[Records from a dataset]
—————

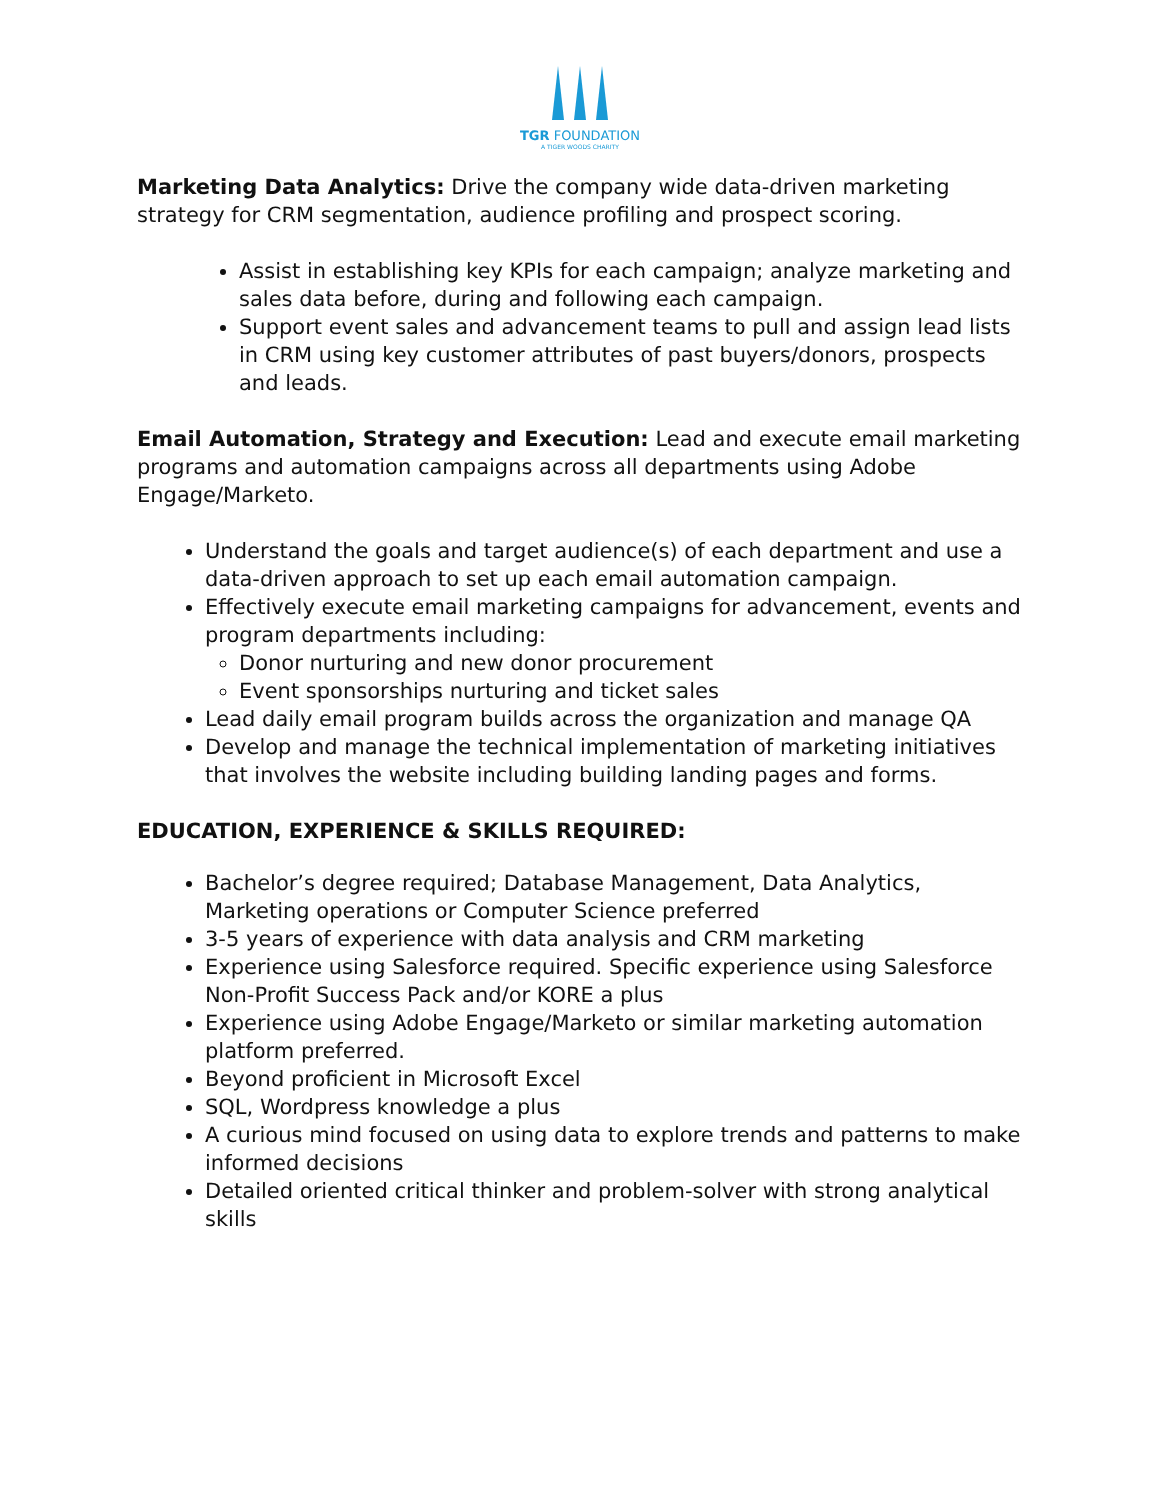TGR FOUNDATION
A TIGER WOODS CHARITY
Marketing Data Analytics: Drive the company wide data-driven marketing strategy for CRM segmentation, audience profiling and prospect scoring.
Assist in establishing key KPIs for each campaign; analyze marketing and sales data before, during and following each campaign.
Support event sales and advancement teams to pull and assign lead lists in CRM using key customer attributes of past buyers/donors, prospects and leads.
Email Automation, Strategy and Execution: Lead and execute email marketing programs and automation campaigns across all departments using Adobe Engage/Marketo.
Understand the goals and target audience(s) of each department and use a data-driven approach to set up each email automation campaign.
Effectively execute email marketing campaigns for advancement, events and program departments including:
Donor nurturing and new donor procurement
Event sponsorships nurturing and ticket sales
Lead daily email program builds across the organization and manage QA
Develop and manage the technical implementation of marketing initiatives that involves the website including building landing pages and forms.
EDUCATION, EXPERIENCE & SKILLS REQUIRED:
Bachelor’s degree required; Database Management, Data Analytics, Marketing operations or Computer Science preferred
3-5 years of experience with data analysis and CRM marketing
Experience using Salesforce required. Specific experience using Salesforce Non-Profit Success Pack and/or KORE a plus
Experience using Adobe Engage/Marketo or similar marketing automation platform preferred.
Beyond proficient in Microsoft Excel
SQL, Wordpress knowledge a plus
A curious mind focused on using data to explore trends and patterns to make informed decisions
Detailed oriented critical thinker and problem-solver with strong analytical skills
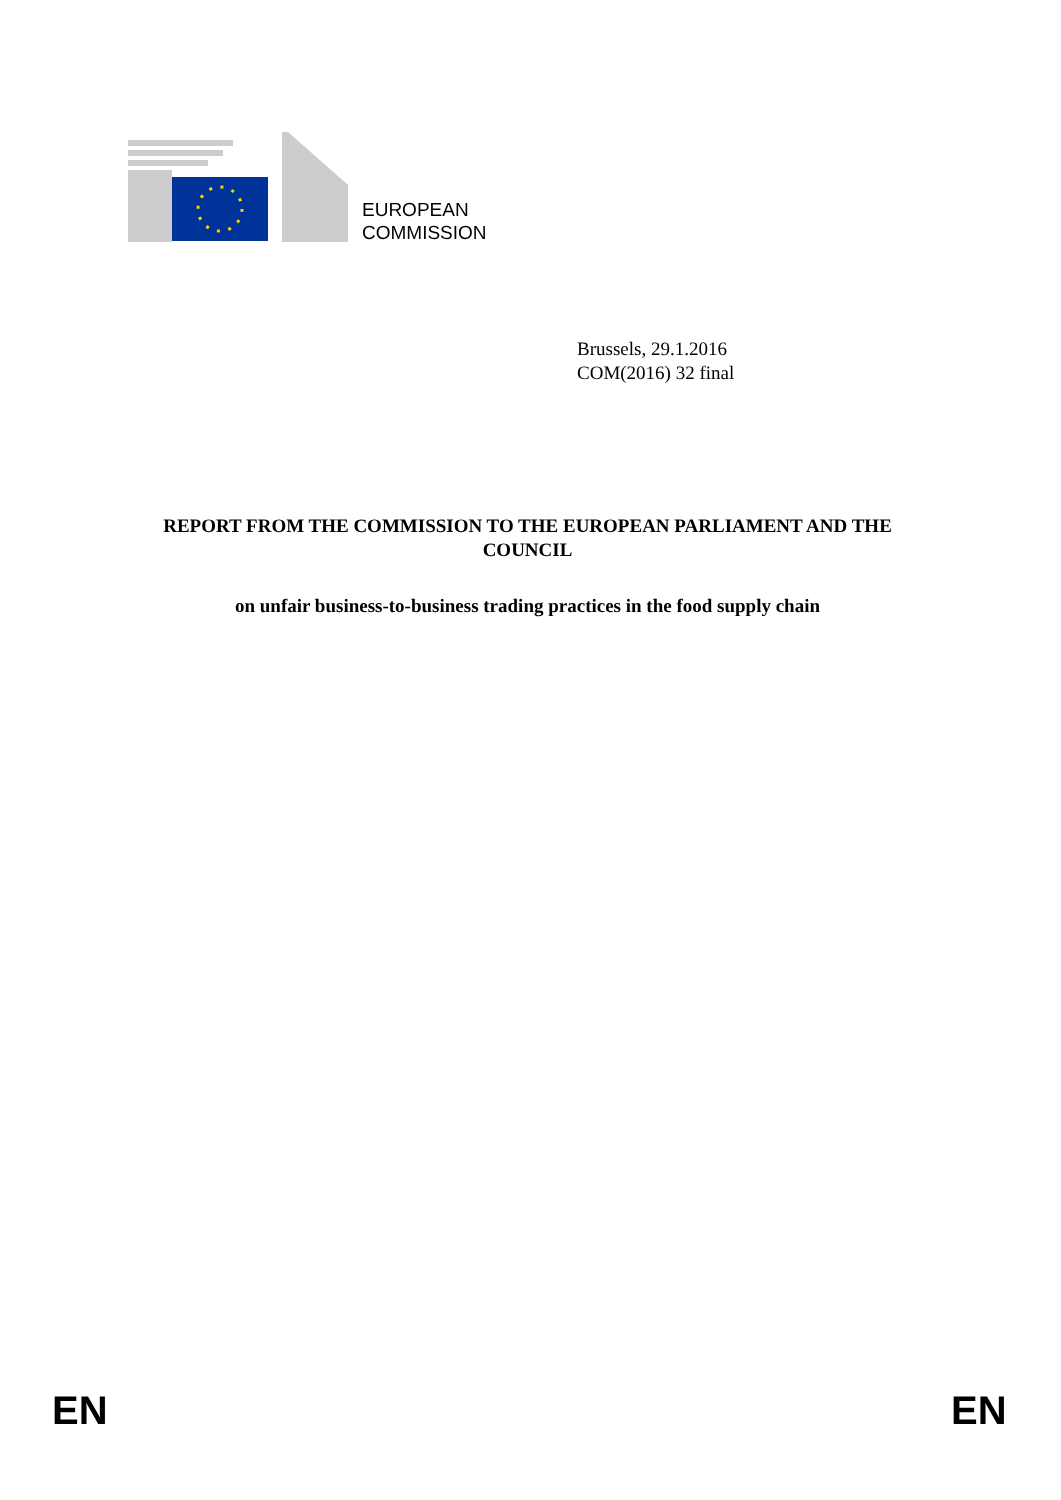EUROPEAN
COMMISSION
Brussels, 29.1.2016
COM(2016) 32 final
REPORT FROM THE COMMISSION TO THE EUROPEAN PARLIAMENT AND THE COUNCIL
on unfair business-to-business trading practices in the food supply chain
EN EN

—————

• Problem details
Your answer must be the exact lines from the one containing "Event sponsorships nurturing and ticket sales" through the last line of the records above, with both included and no pictures.

• Reply to the task
Event sponsorships nurturing and ticket sales
Lead daily email program builds across the organization and manage QA
Develop and manage the technical implementation of marketing initiatives that involves the website including building landing pages and forms.
EDUCATION, EXPERIENCE & SKILLS REQUIRED:
Bachelor’s degree required; Database Management, Data Analytics, Marketing operations or Computer Science preferred
3-5 years of experience with data analysis and CRM marketing
Experience using Salesforce required. Specific experience using Salesforce Non-Profit Success Pack and/or KORE a plus
Experience using Adobe Engage/Marketo or similar marketing automation platform preferred.
Beyond proficient in Microsoft Excel
SQL, Wordpress knowledge a plus
A curious mind focused on using data to explore trends and patterns to make informed decisions
Detailed oriented critical thinker and problem-solver with strong analytical skills
EUROPEAN
COMMISSION
Brussels, 29.1.2016
COM(2016) 32 final
REPORT FROM THE COMMISSION TO THE EUROPEAN PARLIAMENT AND THE COUNCIL
on unfair business-to-business trading practices in the food supply chain
EN EN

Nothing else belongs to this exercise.